Stored data
————————
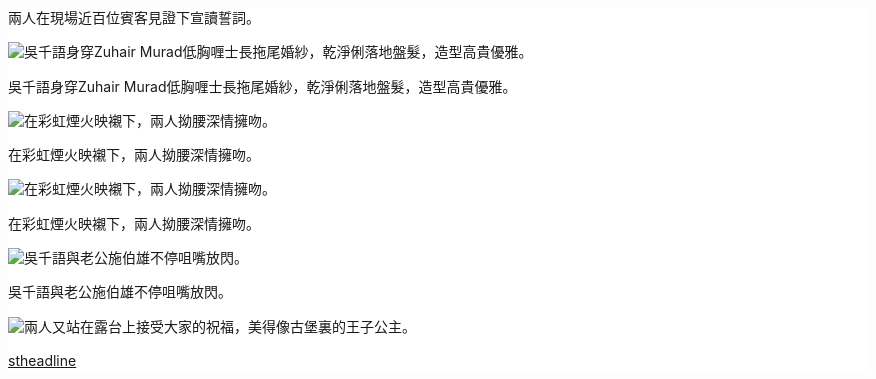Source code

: 
兩人在現場近百位賓客見證下宣讀誓詞。



 ![吳千語身穿Zuhair Murad低胸喱士長拖尾婚紗，乾淨俐落地盤髮，造型高貴優雅。  ​](https://image.hkhl.hk/f/1024p0/0x0/100/none/0a027813c8977043b409e9b202ad9554/2024-08/Holding_this_moment_close_5__Karena__.jpg)


吳千語身穿Zuhair Murad低胸喱士長拖尾婚紗，乾淨俐落地盤髮，造型高貴優雅。 ​



 ![在彩虹煙火映襯下，兩人拗腰深情擁吻。](https://image.hkhl.hk/f/1024p0/0x0/100/none/8ab61956d79e46ff36b023bf9675e36c/2024-08/Holding_this_moment_close_6__Karena__.jpg)


在彩虹煙火映襯下，兩人拗腰深情擁吻。



 ![在彩虹煙火映襯下，兩人拗腰深情擁吻。](https://image.hkhl.hk/f/1024p0/0x0/100/none/322827f5430c34f8b31fecf5c5c23cc4/2024-08/Holding_this_moment_close_7__Karena__.jpg)


在彩虹煙火映襯下，兩人拗腰深情擁吻。



 ![吳千語與老公施伯雄不停咀嘴放閃。](https://image.hkhl.hk/f/1024p0/0x0/100/none/6028df25ac442d965ce0a171d332117b/2024-08/Holding_this_moment_close_8__Karena__.jpg)


吳千語與老公施伯雄不停咀嘴放閃。



 ![兩人又站在露台上接受大家的祝福，美得像古堡裏的王子公主。](https://image.hkhl.hk/f/1024p0/0x0/100/none/f19785f5bfe3bdd9346eca3bfc3d4190/2024-08/Holding_this_moment_close_9__Karena__.jpg)

[stheadline](https://std.stheadline.com/realtime/article/2051899/即時-娛樂-31歲百億新抱雙膝跪地向老公爺爺拜年-手執大疊利是派後輩盡顯闊太風範)
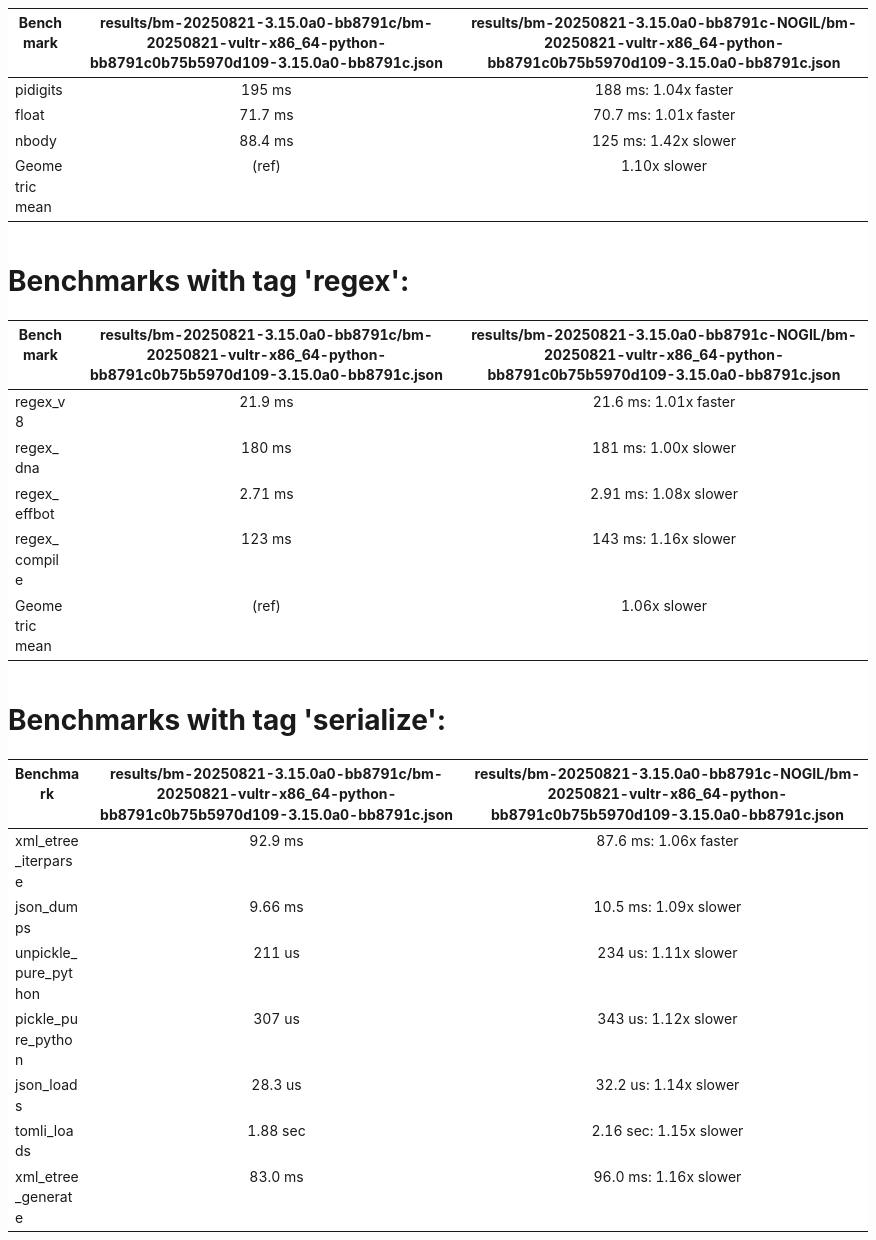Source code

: | Benchmark      | results/bm-20250821-3.15.0a0-bb8791c/bm-20250821-vultr-x86_64-python-bb8791c0b75b5970d109-3.15.0a0-bb8791c.json | results/bm-20250821-3.15.0a0-bb8791c-NOGIL/bm-20250821-vultr-x86_64-python-bb8791c0b75b5970d109-3.15.0a0-bb8791c.json |
|----------------|:---------------------------------------------------------------------------------------------------------------:|:---------------------------------------------------------------------------------------------------------------------:|
| pidigits       | 195 ms                                                                                                          | 188 ms: 1.04x faster                                                                                                  |
| float          | 71.7 ms                                                                                                         | 70.7 ms: 1.01x faster                                                                                                 |
| nbody          | 88.4 ms                                                                                                         | 125 ms: 1.42x slower                                                                                                  |
| Geometric mean | (ref)                                                                                                           | 1.10x slower                                                                                                          |

Benchmarks with tag 'regex':
============================

| Benchmark      | results/bm-20250821-3.15.0a0-bb8791c/bm-20250821-vultr-x86_64-python-bb8791c0b75b5970d109-3.15.0a0-bb8791c.json | results/bm-20250821-3.15.0a0-bb8791c-NOGIL/bm-20250821-vultr-x86_64-python-bb8791c0b75b5970d109-3.15.0a0-bb8791c.json |
|----------------|:---------------------------------------------------------------------------------------------------------------:|:---------------------------------------------------------------------------------------------------------------------:|
| regex_v8       | 21.9 ms                                                                                                         | 21.6 ms: 1.01x faster                                                                                                 |
| regex_dna      | 180 ms                                                                                                          | 181 ms: 1.00x slower                                                                                                  |
| regex_effbot   | 2.71 ms                                                                                                         | 2.91 ms: 1.08x slower                                                                                                 |
| regex_compile  | 123 ms                                                                                                          | 143 ms: 1.16x slower                                                                                                  |
| Geometric mean | (ref)                                                                                                           | 1.06x slower                                                                                                          |

Benchmarks with tag 'serialize':
================================

| Benchmark            | results/bm-20250821-3.15.0a0-bb8791c/bm-20250821-vultr-x86_64-python-bb8791c0b75b5970d109-3.15.0a0-bb8791c.json | results/bm-20250821-3.15.0a0-bb8791c-NOGIL/bm-20250821-vultr-x86_64-python-bb8791c0b75b5970d109-3.15.0a0-bb8791c.json |
|----------------------|:---------------------------------------------------------------------------------------------------------------:|:---------------------------------------------------------------------------------------------------------------------:|
| xml_etree_iterparse  | 92.9 ms                                                                                                         | 87.6 ms: 1.06x faster                                                                                                 |
| json_dumps           | 9.66 ms                                                                                                         | 10.5 ms: 1.09x slower                                                                                                 |
| unpickle_pure_python | 211 us                                                                                                          | 234 us: 1.11x slower                                                                                                  |
| pickle_pure_python   | 307 us                                                                                                          | 343 us: 1.12x slower                                                                                                  |
| json_loads           | 28.3 us                                                                                                         | 32.2 us: 1.14x slower                                                                                                 |
| tomli_loads          | 1.88 sec                                                                                                        | 2.16 sec: 1.15x slower                                                                                                |
| xml_etree_generate   | 83.0 ms                                                                                                         | 96.0 ms: 1.16x slower                                                                                                 |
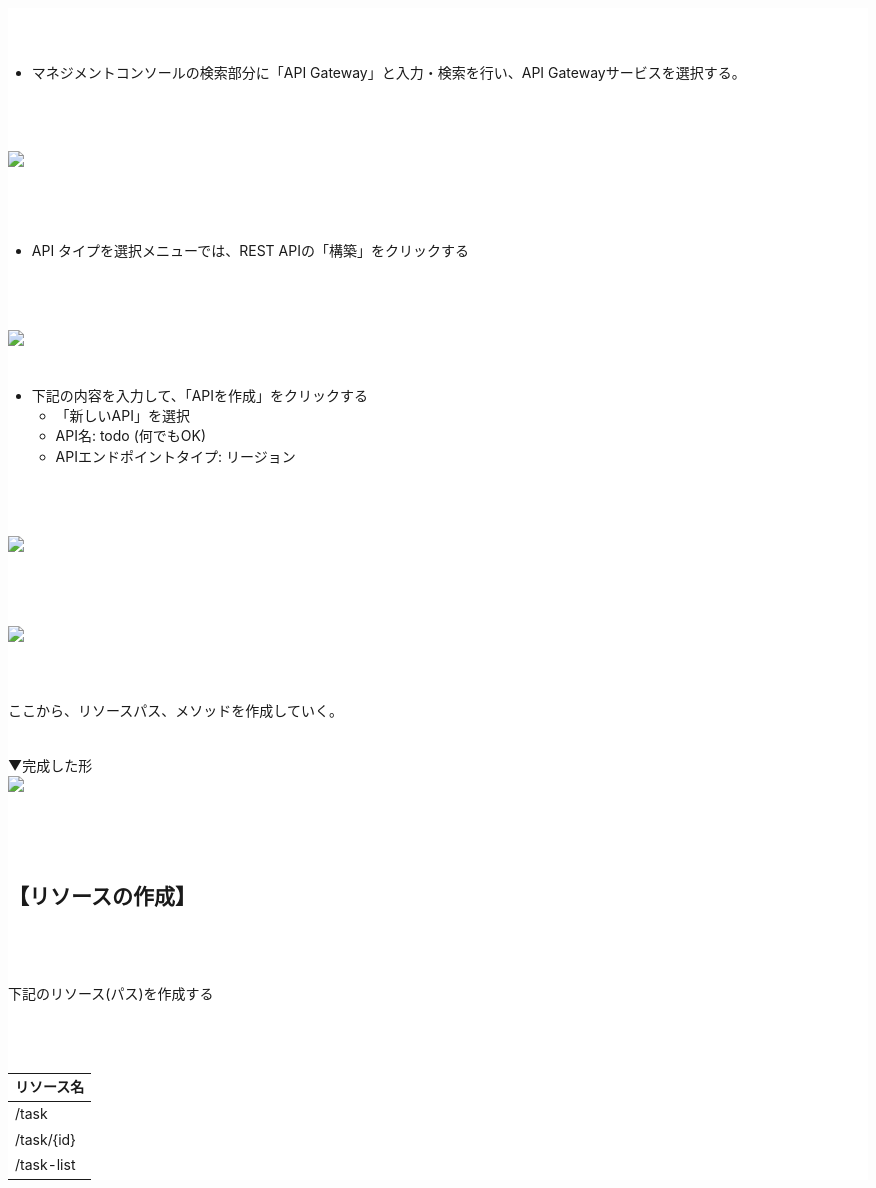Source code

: <br><br>

+ マネジメントコンソールの検索部分に「API Gateway」と入力・検索を行い、API Gatewayサービスを選択する。

<br><br>

<img src="https://github.com/ryohei-adachi/aws_lectureaws_lecture2/assets/75190594/2efdd326-ac45-4959-b220-7fccbd93a396" width="70%" />

<br><br>

+ API タイプを選択メニューでは、REST APIの「構築」をクリックする

<br><br>

<img src="https://github.com/ryohei-adachi/aws_lectureaws_lecture2/assets/75190594/e1308952-e153-46a6-9cd2-e7a2febaa892" width="70%" />

<br>
<br>

+ 下記の内容を入力して、「APIを作成」をクリックする
    + 「新しいAPI」を選択
    + API名: todo (何でもOK)
    + APIエンドポイントタイプ: リージョン

<br><br>

<img src="https://github.com/ryohei-adachi/aws_lectureaws_lecture2/assets/75190594/13dfe3cb-de4c-4929-97ae-aad0d5872e20" width="70%" />

<br><br>

<img src="https://github.com/ryohei-adachi/aws_lectureaws_lecture2/assets/75190594/cca1419f-889f-4f35-8fea-c6d99ce85514" width="70%" />

<br><br>
ここから、リソースパス、メソッドを作成していく。
<br><br>

▼完成した形
<br>
<img src="https://github.com/ryohei-adachi/aws_lectureaws_lecture2/assets/75190594/6da1ccd3-7db7-4e0e-afba-a944458209a6" width="70%" />

<br><br>


## 【リソースの作成】

<br><br>

下記のリソース(パス)を作成する

<br><br>

| リソース名 |
| ---- |
| /task |
| /task/{id} |
| /task-list |
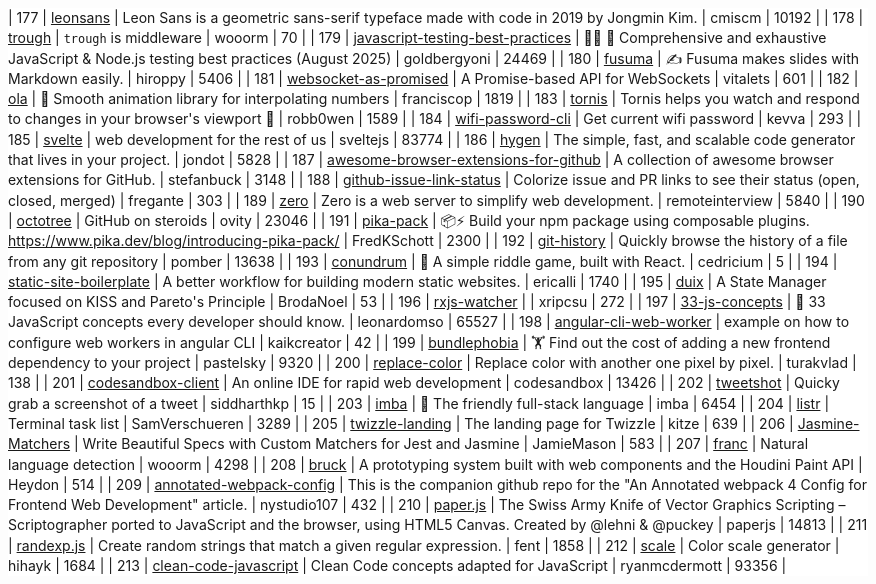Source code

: | 177 |  [leonsans](https://github.com/cmiscm/leonsans) | Leon Sans is a geometric sans-serif typeface made with code in 2019 by Jongmin Kim. | cmiscm | 10192 |
| 178 |  [trough](https://github.com/wooorm/trough) | `trough` is middleware | wooorm | 70 |
| 179 |  [javascript-testing-best-practices](https://github.com/goldbergyoni/javascript-testing-best-practices) | 📗🌐 🚢 Comprehensive and exhaustive JavaScript &amp; Node.js testing best practices (August 2025) | goldbergyoni | 24469 |
| 180 |  [fusuma](https://github.com/hiroppy/fusuma) | ✍️ Fusuma makes slides with Markdown easily. | hiroppy | 5406 |
| 181 |  [websocket-as-promised](https://github.com/vitalets/websocket-as-promised) | A Promise-based API for WebSockets | vitalets | 601 |
| 182 |  [ola](https://github.com/franciscop/ola) | 🌊 Smooth animation library for interpolating numbers | franciscop | 1819 |
| 183 |  [tornis](https://github.com/robb0wen/tornis) | Tornis helps you watch and respond to changes in your browser&#39;s viewport 🌲 | robb0wen | 1589 |
| 184 |  [wifi-password-cli](https://github.com/kevva/wifi-password-cli) | Get current wifi password | kevva | 293 |
| 185 |  [svelte](https://github.com/sveltejs/svelte) | web development for the rest of us | sveltejs | 83774 |
| 186 |  [hygen](https://github.com/jondot/hygen) | The simple, fast, and scalable code generator that lives in your project. | jondot | 5828 |
| 187 |  [awesome-browser-extensions-for-github](https://github.com/stefanbuck/awesome-browser-extensions-for-github) | A collection of awesome browser extensions for GitHub. | stefanbuck | 3148 |
| 188 |  [github-issue-link-status](https://github.com/fregante/github-issue-link-status) | Colorize issue and PR links to see their status (open, closed, merged) | fregante | 303 |
| 189 |  [zero](https://github.com/remoteinterview/zero) | Zero is a web server to simplify web development. | remoteinterview | 5840 |
| 190 |  [octotree](https://github.com/ovity/octotree) | GitHub on steroids | ovity | 23046 |
| 191 |  [pika-pack](https://github.com/FredKSchott/pika-pack) | 📦⚡️ Build your npm package using composable plugins. https://www.pika.dev/blog/introducing-pika-pack/ | FredKSchott | 2300 |
| 192 |  [git-history](https://github.com/pomber/git-history) | Quickly browse the history of a file from any git repository | pomber | 13638 |
| 193 |  [conundrum](https://github.com/cedricium/conundrum) | 🧠 A simple riddle game, built with React. | cedricium | 5 |
| 194 |  [static-site-boilerplate](https://github.com/ericalli/static-site-boilerplate) | A better workflow for building modern static websites. | ericalli | 1740 |
| 195 |  [duix](https://github.com/BrodaNoel/duix) | A State Manager focused on KISS and Pareto&#39;s Principle | BrodaNoel | 53 |
| 196 |  [rxjs-watcher](https://github.com/xripcsu/rxjs-watcher) |  | xripcsu | 272 |
| 197 |  [33-js-concepts](https://github.com/leonardomso/33-js-concepts) | 📜 33 JavaScript concepts every developer should know. | leonardomso | 65527 |
| 198 |  [angular-cli-web-worker](https://github.com/kaikcreator/angular-cli-web-worker) | example on how to configure web workers in angular CLI | kaikcreator | 42 |
| 199 |  [bundlephobia](https://github.com/pastelsky/bundlephobia) | 🏋️ Find out the cost of adding a new frontend dependency to your project | pastelsky | 9320 |
| 200 |  [replace-color](https://github.com/turakvlad/replace-color) | Replace color with another one pixel by pixel. | turakvlad | 138 |
| 201 |  [codesandbox-client](https://github.com/codesandbox/codesandbox-client) | An online IDE for rapid web development | codesandbox | 13426 |
| 202 |  [tweetshot](https://github.com/siddharthkp/tweetshot) | Quicky grab a screenshot of a tweet | siddharthkp | 15 |
| 203 |  [imba](https://github.com/imba/imba) | 🐤 The friendly full-stack language | imba | 6454 |
| 204 |  [listr](https://github.com/SamVerschueren/listr) | Terminal task list | SamVerschueren | 3289 |
| 205 |  [twizzle-landing](https://github.com/kitze/twizzle-landing) | The landing page for Twizzle | kitze | 639 |
| 206 |  [Jasmine-Matchers](https://github.com/JamieMason/Jasmine-Matchers) | Write Beautiful Specs with Custom Matchers for Jest and Jasmine | JamieMason | 583 |
| 207 |  [franc](https://github.com/wooorm/franc) | Natural language detection | wooorm | 4298 |
| 208 |  [bruck](https://github.com/Heydon/bruck) | A prototyping system built with web components and the Houdini Paint API | Heydon | 514 |
| 209 |  [annotated-webpack-config](https://github.com/nystudio107/annotated-webpack-config) | This is the companion github repo for the &#34;An Annotated webpack 4 Config for Frontend Web Development&#34; article. | nystudio107 | 432 |
| 210 |  [paper.js](https://github.com/paperjs/paper.js) | The Swiss Army Knife of Vector Graphics Scripting – Scriptographer ported to JavaScript and the browser, using HTML5 Canvas. Created by @lehni &amp; @puckey | paperjs | 14813 |
| 211 |  [randexp.js](https://github.com/fent/randexp.js) | Create random strings that match a given regular expression. | fent | 1858 |
| 212 |  [scale](https://github.com/hihayk/scale) | Color scale generator | hihayk | 1684 |
| 213 |  [clean-code-javascript](https://github.com/ryanmcdermott/clean-code-javascript) | Clean Code concepts adapted for JavaScript | ryanmcdermott | 93356 |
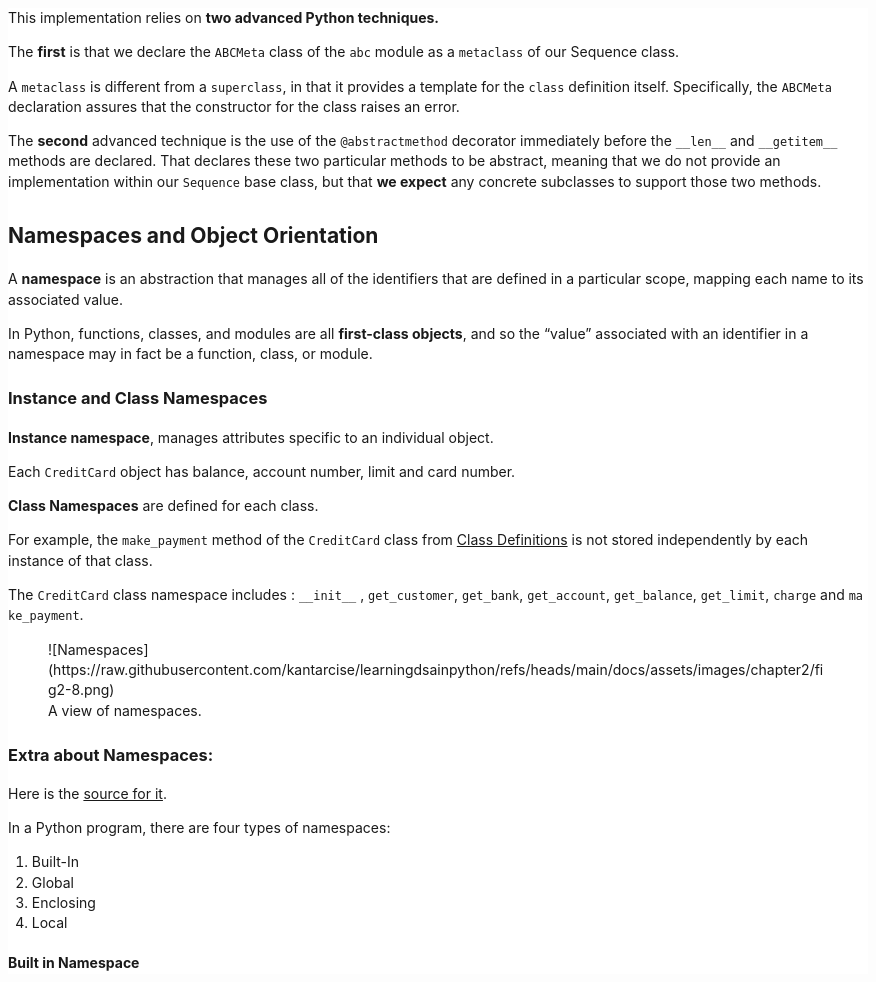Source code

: This implementation relies on **two advanced Python techniques.** 

The **first** is that we declare the `ABCMeta` class of the `abc` module as a `metaclass` of our Sequence
class. 

A `metaclass` is different from a `superclass`, in that it provides a template for the `class` definition itself. Specifically, the `ABCMeta` declaration assures that the constructor for the class raises an error.

The **second** advanced technique is the use of the `@abstractmethod` decorator immediately before the `__len__` and `__getitem__` methods are declared. That declares these two particular methods to be abstract, meaning that we do not provide an implementation within our `Sequence` base class, but that **we expect** any concrete subclasses to support those two methods.

## Namespaces and Object Orientation

A **namespace** is an abstraction that manages all of the identifiers that are defined in a particular scope, mapping each name to its associated value. 

In Python, functions, classes, and modules are all **first-class objects**, and so the “value” associated with an identifier in a namespace may in fact be a function, class, or module.

### Instance and Class Namespaces

**Instance namespace**, manages attributes specific to an individual object. 

Each `CreditCard` object has balance, account number, limit and card number.

**Class Namespaces** are defined for each class.

For example, the `make_payment` method of the `CreditCard` class from [Class Definitions](https://learningdsainpython.kantarcise.com/DS%26A-Object-Oriented-Programming/#class-definitions) is not stored independently by each instance of that class. 

The `CreditCard` class namespace includes : `__init__` , `get_customer`, `get_bank`, `get_account`, `get_balance`, `get_limit`, `charge` and `make_payment`. 

<figure markdown="span">
  ![Namespaces](https://raw.githubusercontent.com/kantarcise/learningdsainpython/refs/heads/main/docs/assets/images/chapter2/fig2-8.png)
  <figcaption>A view of namespaces.</figcaption>
</figure>


### Extra about Namespaces:

Here is the [source for it](https://realpython.com/python-namespaces-scope/). 

In a Python program, there are four types of namespaces:

1. Built-In
2. Global
3. Enclosing
4. Local

#### Built in Namespace

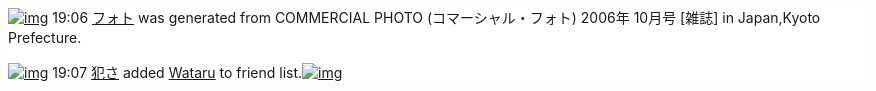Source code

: [![img](http://www.deviantsart.com/39i6tt8.png)](http://www.barcodekanojo.com/kanojo/3052045/%E3%83%95%E3%82%A9%E3%83%88) 19:06 [フォト](http://www.barcodekanojo.com/kanojo/3052045/%E3%83%95%E3%82%A9%E3%83%88) was generated from COMMERCIAL PHOTO (コマーシャル・フォト) 2006年 10月号 [雑誌] in Japan,Kyoto Prefecture.

[![img](http://www.deviantsart.com/1alqnc0.jpeg)](http://www.barcodekanojo.com/user/445543/%E7%8A%AF%E3%81%95) 19:07 [犯さ](http://www.barcodekanojo.com/user/445543/%E7%8A%AF%E3%81%95) added [Wataru](http://www.barcodekanojo.com/kanojo/2585443/Wataru) to friend list.[![img](http://www.deviantsart.com/2jvpr7d.png)](http://www.barcodekanojo.com/kanojo/2585443/Wataru)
————————
Take the lines above from the one containing "2.91 ms: 1.08x" to the one containing "10.5 ms: 1.09x" and retype them exactly, both ends included, with nothing added.

| regex_effbot   | 2.71 ms                                                                                                         | 2.91 ms: 1.08x slower                                                                                                 |
| regex_compile  | 123 ms                                                                                                          | 143 ms: 1.16x slower                                                                                                  |
| Geometric mean | (ref)                                                                                                           | 1.06x slower                                                                                                          |

Benchmarks with tag 'serialize':
================================

| Benchmark            | results/bm-20250821-3.15.0a0-bb8791c/bm-20250821-vultr-x86_64-python-bb8791c0b75b5970d109-3.15.0a0-bb8791c.json | results/bm-20250821-3.15.0a0-bb8791c-NOGIL/bm-20250821-vultr-x86_64-python-bb8791c0b75b5970d109-3.15.0a0-bb8791c.json |
|----------------------|:---------------------------------------------------------------------------------------------------------------:|:---------------------------------------------------------------------------------------------------------------------:|
| xml_etree_iterparse  | 92.9 ms                                                                                                         | 87.6 ms: 1.06x faster                                                                                                 |
| json_dumps           | 9.66 ms                                                                                                         | 10.5 ms: 1.09x slower                                                                                                 |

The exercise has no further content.